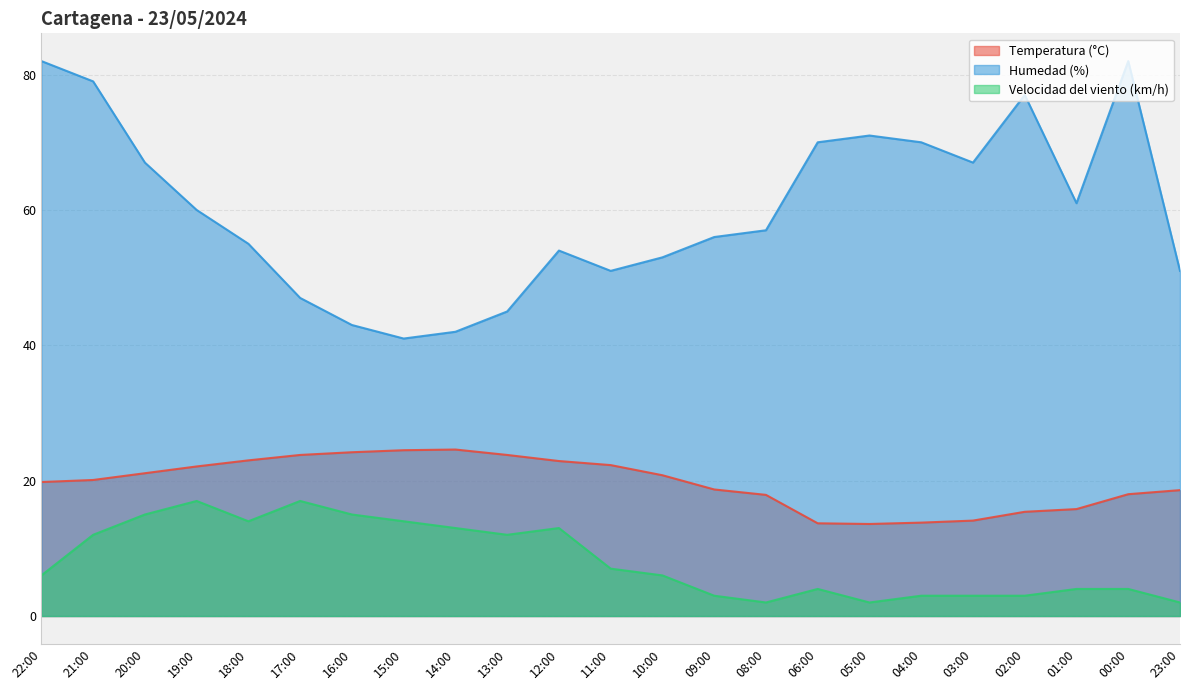

How many values in the Humedad (%) series are below 57?

11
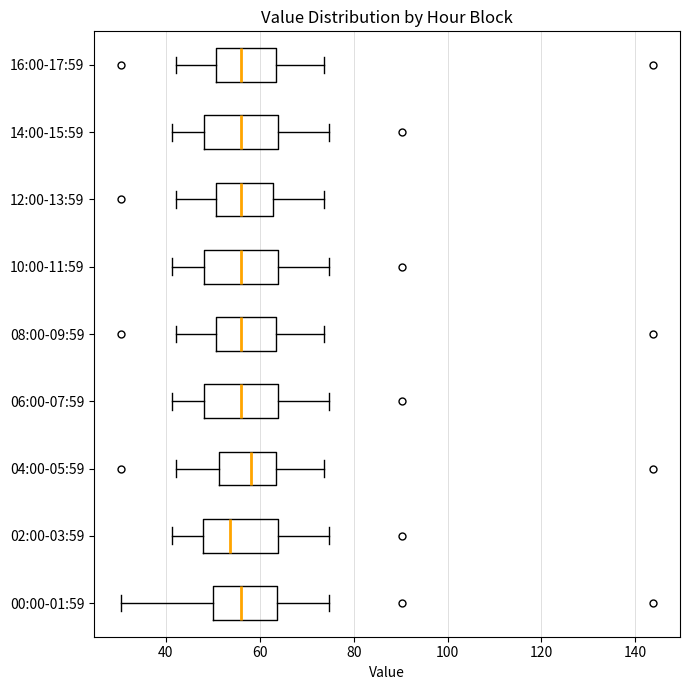

Reading bottom to top, read every box against the x-axis: the position of its median line, the range the box covers, and the ends of its whiskers. The values are not printed on the chart, so give them approximately, as read against the axis.

00:00-01:59: median 56, box 50 to 64, whiskers 30 to 74
02:00-03:59: median 54, box 48 to 64, whiskers 42 to 74
04:00-05:59: median 58, box 52 to 64, whiskers 42 to 74
06:00-07:59: median 56, box 48 to 64, whiskers 42 to 74
08:00-09:59: median 56, box 50 to 64, whiskers 42 to 74
10:00-11:59: median 56, box 48 to 64, whiskers 42 to 74
12:00-13:59: median 56, box 50 to 62, whiskers 42 to 74
14:00-15:59: median 56, box 48 to 64, whiskers 42 to 74
16:00-17:59: median 56, box 50 to 64, whiskers 42 to 74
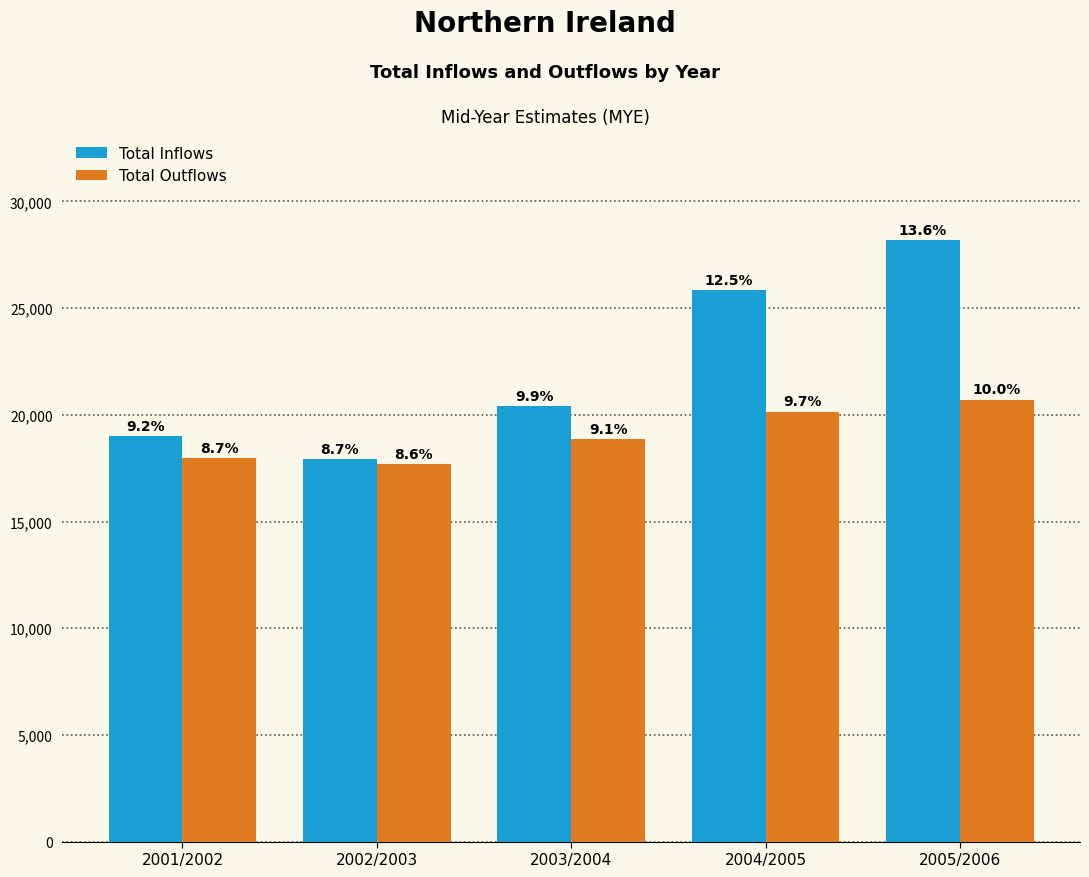

How many bars are there in total?

10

Requirement
Write out every line of the records above as a numbered list, leaving out blank lines and the pictures.

Output of the task
1. How many values in the Humedad (%) series are below 57?
2. 11
3. Reading bottom to top, read every box against the x-axis: the position of its median line, the range the box covers, and the ends of its whiskers. The values are not printed on the chart, so give them approximately, as read against the axis.
4. 00:00-01:59: median 56, box 50 to 64, whiskers 30 to 74
5. 02:00-03:59: median 54, box 48 to 64, whiskers 42 to 74
6. 04:00-05:59: median 58, box 52 to 64, whiskers 42 to 74
7. 06:00-07:59: median 56, box 48 to 64, whiskers 42 to 74
8. 08:00-09:59: median 56, box 50 to 64, whiskers 42 to 74
9. 10:00-11:59: median 56, box 48 to 64, whiskers 42 to 74
10. 12:00-13:59: median 56, box 50 to 62, whiskers 42 to 74
11. 14:00-15:59: median 56, box 48 to 64, whiskers 42 to 74
12. 16:00-17:59: median 56, box 50 to 64, whiskers 42 to 74
13. How many bars are there in total?
14. 10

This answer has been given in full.